I'm following this tutorial on data camp and one thing they mentioned was utilizing your GPU for faster processing times. They even go as far to say it is "blazing fast".
I, however, am seeing the opposite results. For the code block below, with 10k boosts, I am see ~30 seconds with "hist" passed in my params vs just over a minute with "gpu_hist" passed with my params.
Usage on my GPU caps out at 40% when using "gpu_hist" and 100% on all 24 logical cores when using "hist"
params = {"objective": "reg:squarederror", "tree_method": "gpu_hist", "subsample": 0.8,
"colsample_bytree": 0.8}
evals = [(dtrain_reg, "train"),(dtest_reg, "validation")]
n = 10000
model = xgb.train(
params=params,
dtrain=dtrain_reg,
num_boost_round=n,
evals=evals,
verbose_eval=50,
)
I'm trying to run this in VSCode in a jupyter notebook.
I've asked chatGPT, searched online, even asked a mentor in the course I'm taking but have not been able to diagnose why it's taking so much longer with "gpu_hist" vs just "hist".

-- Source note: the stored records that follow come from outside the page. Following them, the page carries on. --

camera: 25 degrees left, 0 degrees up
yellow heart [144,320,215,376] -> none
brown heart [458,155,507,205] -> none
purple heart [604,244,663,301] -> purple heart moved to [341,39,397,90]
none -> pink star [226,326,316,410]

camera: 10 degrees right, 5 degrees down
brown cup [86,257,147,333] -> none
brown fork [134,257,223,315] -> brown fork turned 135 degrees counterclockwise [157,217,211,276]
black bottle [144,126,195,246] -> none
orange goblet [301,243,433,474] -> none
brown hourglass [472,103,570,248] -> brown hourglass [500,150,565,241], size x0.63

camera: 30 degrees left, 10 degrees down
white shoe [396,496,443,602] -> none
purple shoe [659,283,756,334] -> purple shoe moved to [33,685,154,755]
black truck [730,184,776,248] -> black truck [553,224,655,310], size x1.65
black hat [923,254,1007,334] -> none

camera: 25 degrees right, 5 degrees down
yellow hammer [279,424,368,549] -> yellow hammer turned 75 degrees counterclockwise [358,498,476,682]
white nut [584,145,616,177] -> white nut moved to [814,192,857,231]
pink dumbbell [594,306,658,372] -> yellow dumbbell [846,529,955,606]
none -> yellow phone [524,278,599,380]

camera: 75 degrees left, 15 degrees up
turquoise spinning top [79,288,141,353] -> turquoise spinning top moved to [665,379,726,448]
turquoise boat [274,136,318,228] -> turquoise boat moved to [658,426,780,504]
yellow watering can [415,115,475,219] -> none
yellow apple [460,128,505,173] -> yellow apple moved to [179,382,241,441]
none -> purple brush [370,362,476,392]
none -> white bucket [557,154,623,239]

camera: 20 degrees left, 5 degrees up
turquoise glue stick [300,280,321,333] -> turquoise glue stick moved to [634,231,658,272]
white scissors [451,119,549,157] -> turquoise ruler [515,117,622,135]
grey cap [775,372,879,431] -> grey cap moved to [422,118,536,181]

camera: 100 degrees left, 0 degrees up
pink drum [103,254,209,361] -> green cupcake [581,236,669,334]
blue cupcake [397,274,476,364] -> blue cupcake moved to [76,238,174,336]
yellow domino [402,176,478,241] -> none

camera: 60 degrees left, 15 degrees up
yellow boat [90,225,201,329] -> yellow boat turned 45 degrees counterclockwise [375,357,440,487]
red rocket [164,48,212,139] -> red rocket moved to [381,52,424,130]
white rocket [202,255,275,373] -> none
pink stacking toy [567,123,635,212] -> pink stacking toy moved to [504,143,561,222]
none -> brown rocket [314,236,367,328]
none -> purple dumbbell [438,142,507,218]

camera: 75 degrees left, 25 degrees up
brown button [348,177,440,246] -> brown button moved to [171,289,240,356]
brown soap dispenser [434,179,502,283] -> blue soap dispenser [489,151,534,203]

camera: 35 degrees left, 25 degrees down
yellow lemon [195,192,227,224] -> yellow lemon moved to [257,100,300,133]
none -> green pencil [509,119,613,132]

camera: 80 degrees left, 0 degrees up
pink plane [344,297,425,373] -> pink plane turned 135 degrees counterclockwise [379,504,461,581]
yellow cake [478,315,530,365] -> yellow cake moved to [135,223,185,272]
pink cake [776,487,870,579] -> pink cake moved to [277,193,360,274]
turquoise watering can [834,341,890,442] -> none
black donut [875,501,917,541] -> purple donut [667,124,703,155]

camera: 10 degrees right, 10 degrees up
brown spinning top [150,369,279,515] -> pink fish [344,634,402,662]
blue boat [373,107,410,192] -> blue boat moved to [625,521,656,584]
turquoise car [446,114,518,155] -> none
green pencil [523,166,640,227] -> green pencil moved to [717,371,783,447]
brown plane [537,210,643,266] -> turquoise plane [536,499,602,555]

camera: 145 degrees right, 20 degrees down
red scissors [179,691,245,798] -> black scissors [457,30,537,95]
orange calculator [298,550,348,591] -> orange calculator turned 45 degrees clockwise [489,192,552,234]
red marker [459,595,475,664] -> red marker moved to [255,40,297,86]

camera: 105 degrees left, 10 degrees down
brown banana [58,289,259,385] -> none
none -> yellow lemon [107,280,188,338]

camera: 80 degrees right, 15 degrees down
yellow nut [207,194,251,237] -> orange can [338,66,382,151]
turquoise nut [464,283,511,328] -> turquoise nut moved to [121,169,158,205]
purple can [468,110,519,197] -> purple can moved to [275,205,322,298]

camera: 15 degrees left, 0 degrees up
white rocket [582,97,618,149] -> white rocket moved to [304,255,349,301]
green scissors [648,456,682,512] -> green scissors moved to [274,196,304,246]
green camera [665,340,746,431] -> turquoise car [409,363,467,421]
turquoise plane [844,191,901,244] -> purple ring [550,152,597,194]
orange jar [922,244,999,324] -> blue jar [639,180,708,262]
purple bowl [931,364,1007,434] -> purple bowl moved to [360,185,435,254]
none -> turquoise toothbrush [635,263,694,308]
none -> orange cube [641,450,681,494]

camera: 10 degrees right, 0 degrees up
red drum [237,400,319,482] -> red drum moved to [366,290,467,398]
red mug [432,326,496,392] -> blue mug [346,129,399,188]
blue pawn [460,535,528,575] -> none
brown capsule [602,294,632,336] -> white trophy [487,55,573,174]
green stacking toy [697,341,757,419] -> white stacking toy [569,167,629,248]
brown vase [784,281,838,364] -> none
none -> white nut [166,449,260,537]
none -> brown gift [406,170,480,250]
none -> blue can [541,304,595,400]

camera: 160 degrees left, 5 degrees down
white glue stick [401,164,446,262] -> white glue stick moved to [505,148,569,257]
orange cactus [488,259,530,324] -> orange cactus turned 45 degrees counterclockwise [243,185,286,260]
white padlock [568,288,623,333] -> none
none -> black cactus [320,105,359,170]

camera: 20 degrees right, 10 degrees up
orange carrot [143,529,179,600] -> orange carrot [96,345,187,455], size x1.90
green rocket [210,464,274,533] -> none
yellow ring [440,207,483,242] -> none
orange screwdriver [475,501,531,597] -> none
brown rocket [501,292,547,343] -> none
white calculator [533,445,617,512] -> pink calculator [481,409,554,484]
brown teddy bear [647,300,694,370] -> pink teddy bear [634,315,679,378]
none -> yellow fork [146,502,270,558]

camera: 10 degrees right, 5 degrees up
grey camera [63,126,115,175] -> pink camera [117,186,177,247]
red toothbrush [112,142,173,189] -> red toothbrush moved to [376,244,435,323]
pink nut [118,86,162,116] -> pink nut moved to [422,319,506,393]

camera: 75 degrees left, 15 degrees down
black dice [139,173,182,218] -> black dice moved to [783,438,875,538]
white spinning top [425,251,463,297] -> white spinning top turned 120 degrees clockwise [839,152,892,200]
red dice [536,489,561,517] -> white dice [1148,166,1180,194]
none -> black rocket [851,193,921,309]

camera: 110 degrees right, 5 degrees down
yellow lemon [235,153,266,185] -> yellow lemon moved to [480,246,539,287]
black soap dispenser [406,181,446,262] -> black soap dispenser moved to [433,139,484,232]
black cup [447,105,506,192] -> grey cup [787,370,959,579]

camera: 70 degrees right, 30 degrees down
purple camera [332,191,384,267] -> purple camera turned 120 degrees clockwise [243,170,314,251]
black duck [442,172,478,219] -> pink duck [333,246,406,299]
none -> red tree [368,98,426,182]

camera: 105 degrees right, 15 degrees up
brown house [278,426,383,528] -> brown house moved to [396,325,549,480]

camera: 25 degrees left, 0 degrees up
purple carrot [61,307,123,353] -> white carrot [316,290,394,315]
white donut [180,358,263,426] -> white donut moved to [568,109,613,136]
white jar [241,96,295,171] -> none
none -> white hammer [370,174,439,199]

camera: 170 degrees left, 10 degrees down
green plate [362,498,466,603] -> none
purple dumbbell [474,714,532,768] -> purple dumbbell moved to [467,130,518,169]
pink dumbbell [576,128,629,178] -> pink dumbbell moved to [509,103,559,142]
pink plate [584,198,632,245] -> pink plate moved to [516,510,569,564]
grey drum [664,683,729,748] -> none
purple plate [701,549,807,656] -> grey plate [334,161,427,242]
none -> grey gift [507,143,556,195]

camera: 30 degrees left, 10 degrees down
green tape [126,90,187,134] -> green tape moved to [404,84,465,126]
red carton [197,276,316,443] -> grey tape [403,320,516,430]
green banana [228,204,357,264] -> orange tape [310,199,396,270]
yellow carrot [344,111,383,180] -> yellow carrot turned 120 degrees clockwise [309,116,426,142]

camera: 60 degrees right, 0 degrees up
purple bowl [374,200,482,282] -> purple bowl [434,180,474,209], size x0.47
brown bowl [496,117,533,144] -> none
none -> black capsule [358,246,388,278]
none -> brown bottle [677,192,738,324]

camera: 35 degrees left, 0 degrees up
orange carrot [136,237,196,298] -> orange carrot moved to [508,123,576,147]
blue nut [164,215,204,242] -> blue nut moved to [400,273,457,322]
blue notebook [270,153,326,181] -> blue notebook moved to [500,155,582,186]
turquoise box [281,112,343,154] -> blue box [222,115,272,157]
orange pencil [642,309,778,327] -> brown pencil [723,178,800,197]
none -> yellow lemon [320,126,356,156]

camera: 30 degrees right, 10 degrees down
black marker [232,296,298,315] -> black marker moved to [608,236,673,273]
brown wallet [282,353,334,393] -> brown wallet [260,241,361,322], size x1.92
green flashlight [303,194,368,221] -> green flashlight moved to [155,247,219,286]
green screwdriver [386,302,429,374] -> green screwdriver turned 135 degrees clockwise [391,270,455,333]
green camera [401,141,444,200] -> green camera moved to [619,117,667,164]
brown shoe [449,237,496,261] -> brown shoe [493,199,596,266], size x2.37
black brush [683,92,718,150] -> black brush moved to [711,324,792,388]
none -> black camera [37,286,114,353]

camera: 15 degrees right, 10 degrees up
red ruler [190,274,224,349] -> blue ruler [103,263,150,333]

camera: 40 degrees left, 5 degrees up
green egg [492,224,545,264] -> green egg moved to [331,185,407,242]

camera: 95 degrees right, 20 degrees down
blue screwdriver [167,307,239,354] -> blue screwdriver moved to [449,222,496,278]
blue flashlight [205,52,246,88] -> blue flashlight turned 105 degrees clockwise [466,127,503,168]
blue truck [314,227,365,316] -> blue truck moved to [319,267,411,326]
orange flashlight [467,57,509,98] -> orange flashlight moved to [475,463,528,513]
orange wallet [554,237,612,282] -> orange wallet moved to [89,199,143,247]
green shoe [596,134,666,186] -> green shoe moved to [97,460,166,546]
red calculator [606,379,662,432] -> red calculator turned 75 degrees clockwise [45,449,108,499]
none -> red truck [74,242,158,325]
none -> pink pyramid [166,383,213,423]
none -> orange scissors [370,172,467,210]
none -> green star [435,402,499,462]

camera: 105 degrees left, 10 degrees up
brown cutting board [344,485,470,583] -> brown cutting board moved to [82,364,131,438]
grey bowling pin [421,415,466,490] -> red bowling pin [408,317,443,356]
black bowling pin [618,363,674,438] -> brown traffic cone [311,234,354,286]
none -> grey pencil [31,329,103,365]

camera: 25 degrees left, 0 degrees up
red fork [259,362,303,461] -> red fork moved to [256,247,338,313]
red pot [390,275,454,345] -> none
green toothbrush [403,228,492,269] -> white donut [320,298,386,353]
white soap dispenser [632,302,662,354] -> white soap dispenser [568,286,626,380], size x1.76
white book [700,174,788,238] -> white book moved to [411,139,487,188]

There is another similar question here in Stack Overflow from 4 months ago that has zero responses.
It's been a while but maybe a reply is warranted since I spent some time figuring this out. Try this code:
from sklearn.datasets import fetch_california_housing
import xgboost as xgb
# Fetch dataset using sklearn
data = fetch_california_housing()
X = data.data
y = data.target
num_round = 1000
param = {
"eta": 0.05,
"max_depth": 10,
"tree_method": "hist",
"device": "cpu", # switch between "cpu" and "GPU"
"nthread": 24, # increase this to increase CPU threads
"seed": 42
}
# GPU accelerated or CPU multicore training
dtrain = xgb.DMatrix(X, label=y, feature_names=data.feature_names)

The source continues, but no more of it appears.